While IT leaders are becoming more comfortable and adept at balancing workloads across on-premises, colocation data centers and the public cloud, there's a key component missing: connectivity, according to the 2025 State of the Data Center Report from CoreSite, an American Tower company.
While most survey respondents consider direct connectivity through a colocation provider a "must have," citing it as the top factor accelerating their digital transformation, only 19% say their colocation provider offers interconnection to a variety of cloud providers.
"To have a truly successful hybrid IT environment, one that creates a secure and low-latency competitive edge, companies need seamless integration and connectivity across applications and services," said Anthony Hatzenbuehler, SVP of Operations at CoreSite. "IT leaders are relying on colocation providers to bridge the interconnection gap by offering direct cloud interconnections to multiple environments across providers."
Additional findings include:
Organizations Embrace "Cloud-Smart"
Organizations are continuing to shift from a "cloud-only" to a "cloud-smart" or hybrid IT architecture, with 98% of respondents implementing or planning a blend of public and private cloud, on-premises and colocation services to run workloads where they perform best.
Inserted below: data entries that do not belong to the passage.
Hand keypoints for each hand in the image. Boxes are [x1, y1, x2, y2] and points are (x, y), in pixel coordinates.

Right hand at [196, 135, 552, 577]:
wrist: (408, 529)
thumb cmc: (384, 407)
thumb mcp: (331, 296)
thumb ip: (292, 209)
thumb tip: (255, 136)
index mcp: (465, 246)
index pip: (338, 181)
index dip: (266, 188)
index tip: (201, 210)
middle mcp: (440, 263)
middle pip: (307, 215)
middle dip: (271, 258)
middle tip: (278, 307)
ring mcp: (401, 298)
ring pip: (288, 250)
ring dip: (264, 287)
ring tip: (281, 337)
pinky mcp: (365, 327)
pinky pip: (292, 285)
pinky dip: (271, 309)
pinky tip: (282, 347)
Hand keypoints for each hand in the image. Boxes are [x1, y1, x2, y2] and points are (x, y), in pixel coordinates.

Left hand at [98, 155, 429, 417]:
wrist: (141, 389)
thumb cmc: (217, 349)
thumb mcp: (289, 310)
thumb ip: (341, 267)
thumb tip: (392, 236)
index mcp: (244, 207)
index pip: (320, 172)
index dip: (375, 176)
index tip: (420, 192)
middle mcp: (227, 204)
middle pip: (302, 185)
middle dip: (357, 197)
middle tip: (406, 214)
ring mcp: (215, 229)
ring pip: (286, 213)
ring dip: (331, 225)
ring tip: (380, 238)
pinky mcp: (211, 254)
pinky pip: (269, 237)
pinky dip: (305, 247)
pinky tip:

AI Shapes IT Infrastructure
The No. #1 reason respondents are choosing to host generative AI applications in colocation environments is the providers' cloud interconnection. High-density power and cooling capabilities, cost, compliance and security are additional factors in that decision-making.
Security is Table-Stakes
For the fourth year in a row, respondents noted physical security as the most important attribute when deciding on which colocation provider to work with.
"The report findings show a decisive shift of AI workloads into colocation data centers, which emphasizes that AI is fundamentally reshaping enterprise infrastructure strategies," said John Gallant, Enterprise Consulting Director at CIO. "Modern colocation facilities are rising to the challenge by delivering a mix of high-performance compute environments with specialized AI hardware, predictable cost structures for large-scale deployments, direct cloud interconnects and the flexibility to run workloads wherever they deliver the most value — empowering organizations to innovate at scale while maintaining control and compliance."
Methodology: The report is based on a quantitative survey of 300 CIOs, CTOs and other IT decision-makers representing a variety of industry sectors, plus in-depth interviews with seven senior technology executives from financial services, healthcare, retail and SaaS organizations. Foundry, an IDG, Inc. company, conducted the research.